On peut produire du coton en France, mais il coûtera 40 % plus cher que le coton chinois ou japonais. Avant d'envisager de mettre en place des mesures protectionnistes, il est donc nécessaire d'évaluer leur coût, y compris à court terme, auprès du consommateur final. Le contrôle des changes strict qui avait été mis en place par Pierre Mauroy (1928-2013) avait entraîné, il faut s'en souvenir, un effondrement de notre balance commerciale au bout de trois ans. En pratique, nous vivons dans un monde où plus personne n'est indépendant. Les pièces de n'importe quel appareil Apple viennent de vingt-trois pays différents. Avec nos capacités de production actuelles, on peut fabriquer, en France, des coques en plastique.

Sur les marchés, on ne pense pas assez au problème du yen. Les acteurs sont trop concentrés sur les taux d'intérêt aux États-Unis, ou sur l'idée que la Chine va, soi disant, tomber d'un jour à l'autre. Si les taux d'intérêt montent aux États-Unis, personne n'est surpris. Tout le monde a pris ses dispositions pour se protéger. Mais imaginons que le yen remonte violemment. Que va-t-il se passer ? Les Japonais vont commencer à perdre sur les obligations étrangères et vont vouloir vendre, avec un impact simultané sur le dollar et sur l'euro. Personne n'est protégé.

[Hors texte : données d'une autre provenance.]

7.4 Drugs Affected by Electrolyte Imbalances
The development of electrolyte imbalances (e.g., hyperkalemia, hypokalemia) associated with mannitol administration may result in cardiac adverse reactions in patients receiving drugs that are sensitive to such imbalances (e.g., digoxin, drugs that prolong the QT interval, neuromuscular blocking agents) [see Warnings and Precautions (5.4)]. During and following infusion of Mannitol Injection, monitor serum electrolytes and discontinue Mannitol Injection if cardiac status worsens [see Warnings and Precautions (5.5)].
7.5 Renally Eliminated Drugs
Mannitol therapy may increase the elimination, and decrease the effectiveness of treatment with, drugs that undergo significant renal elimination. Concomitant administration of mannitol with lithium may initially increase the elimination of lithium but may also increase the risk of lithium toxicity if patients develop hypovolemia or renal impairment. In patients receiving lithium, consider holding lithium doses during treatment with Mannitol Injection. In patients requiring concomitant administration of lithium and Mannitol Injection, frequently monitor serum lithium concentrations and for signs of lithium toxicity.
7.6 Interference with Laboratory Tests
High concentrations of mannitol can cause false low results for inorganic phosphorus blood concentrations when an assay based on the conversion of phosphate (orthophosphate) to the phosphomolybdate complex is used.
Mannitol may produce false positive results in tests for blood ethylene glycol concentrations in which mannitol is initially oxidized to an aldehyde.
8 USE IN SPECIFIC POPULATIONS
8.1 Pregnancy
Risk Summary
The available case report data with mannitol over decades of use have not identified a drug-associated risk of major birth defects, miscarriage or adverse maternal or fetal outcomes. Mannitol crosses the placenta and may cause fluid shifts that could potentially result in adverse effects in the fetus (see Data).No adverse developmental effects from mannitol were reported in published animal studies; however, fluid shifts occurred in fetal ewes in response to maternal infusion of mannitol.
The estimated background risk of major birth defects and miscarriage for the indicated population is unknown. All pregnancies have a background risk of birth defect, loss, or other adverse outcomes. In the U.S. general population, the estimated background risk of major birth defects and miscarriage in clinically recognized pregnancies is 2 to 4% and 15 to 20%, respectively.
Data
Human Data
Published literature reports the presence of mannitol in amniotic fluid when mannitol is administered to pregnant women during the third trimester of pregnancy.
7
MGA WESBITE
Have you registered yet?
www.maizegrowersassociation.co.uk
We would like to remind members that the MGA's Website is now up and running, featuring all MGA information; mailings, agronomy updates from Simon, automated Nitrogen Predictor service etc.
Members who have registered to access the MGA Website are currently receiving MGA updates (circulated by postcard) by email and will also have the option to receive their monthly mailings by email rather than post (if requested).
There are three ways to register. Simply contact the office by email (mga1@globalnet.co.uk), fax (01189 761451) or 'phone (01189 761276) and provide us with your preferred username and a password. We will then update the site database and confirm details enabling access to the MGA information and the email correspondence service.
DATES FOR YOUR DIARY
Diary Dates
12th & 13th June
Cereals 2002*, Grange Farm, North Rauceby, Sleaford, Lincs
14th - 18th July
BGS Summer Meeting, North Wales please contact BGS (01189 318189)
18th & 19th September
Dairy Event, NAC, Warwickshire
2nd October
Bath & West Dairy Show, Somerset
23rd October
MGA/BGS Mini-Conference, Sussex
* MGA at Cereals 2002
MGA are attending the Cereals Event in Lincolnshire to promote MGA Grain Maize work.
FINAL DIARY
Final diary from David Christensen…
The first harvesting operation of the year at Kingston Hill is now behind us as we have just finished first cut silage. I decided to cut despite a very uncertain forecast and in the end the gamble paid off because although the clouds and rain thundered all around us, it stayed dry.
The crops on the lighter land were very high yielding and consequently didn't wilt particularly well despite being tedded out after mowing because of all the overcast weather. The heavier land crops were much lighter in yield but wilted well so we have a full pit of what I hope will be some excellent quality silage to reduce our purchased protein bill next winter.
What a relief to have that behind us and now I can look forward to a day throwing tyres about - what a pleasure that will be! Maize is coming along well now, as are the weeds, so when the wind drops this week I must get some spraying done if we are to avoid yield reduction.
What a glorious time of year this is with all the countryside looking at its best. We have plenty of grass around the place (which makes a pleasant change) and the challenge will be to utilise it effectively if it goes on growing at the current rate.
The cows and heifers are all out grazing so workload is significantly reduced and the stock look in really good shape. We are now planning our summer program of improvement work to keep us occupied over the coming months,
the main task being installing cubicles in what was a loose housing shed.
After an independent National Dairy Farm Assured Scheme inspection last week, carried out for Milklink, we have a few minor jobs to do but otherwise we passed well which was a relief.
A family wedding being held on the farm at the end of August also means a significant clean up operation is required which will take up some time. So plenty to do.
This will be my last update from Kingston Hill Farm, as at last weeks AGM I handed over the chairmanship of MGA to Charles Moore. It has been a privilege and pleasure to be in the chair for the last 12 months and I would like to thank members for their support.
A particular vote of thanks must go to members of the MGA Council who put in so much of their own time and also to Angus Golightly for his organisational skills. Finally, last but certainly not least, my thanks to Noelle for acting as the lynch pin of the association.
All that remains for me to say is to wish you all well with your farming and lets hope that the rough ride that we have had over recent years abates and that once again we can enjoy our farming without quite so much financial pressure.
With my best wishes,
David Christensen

La monnaie des Japonais serait censée baisser alors qu'ils ont des comptes courants excédentaires de 4 % ou 5 % du PIB, avec des sorties de capitaux, par conséquent, à 4 % ou à 5 % du PIB. Comme le PIB japonais doit être à la moitié de celui des États-Unis, c'est-à-dire 13000 milliards, on arrive facilement à 400 ou 500 milliards de positions short. S'il faut les couvrir en panique, personne n'a les liquidités requises, surtout si les Japonais vendent leurs obligations australiennes, leurs obligations françaises, etc. En liquidant des positions pour se sauver eux-mêmes, ils peuvent mettre tout le monde en difficulté, comme un feu de forêt. La bonne nouvelle est que, pour les détenteurs d'un portefeuille anti-fragile tel que celui présenté au début, même une telle crise serait gérable.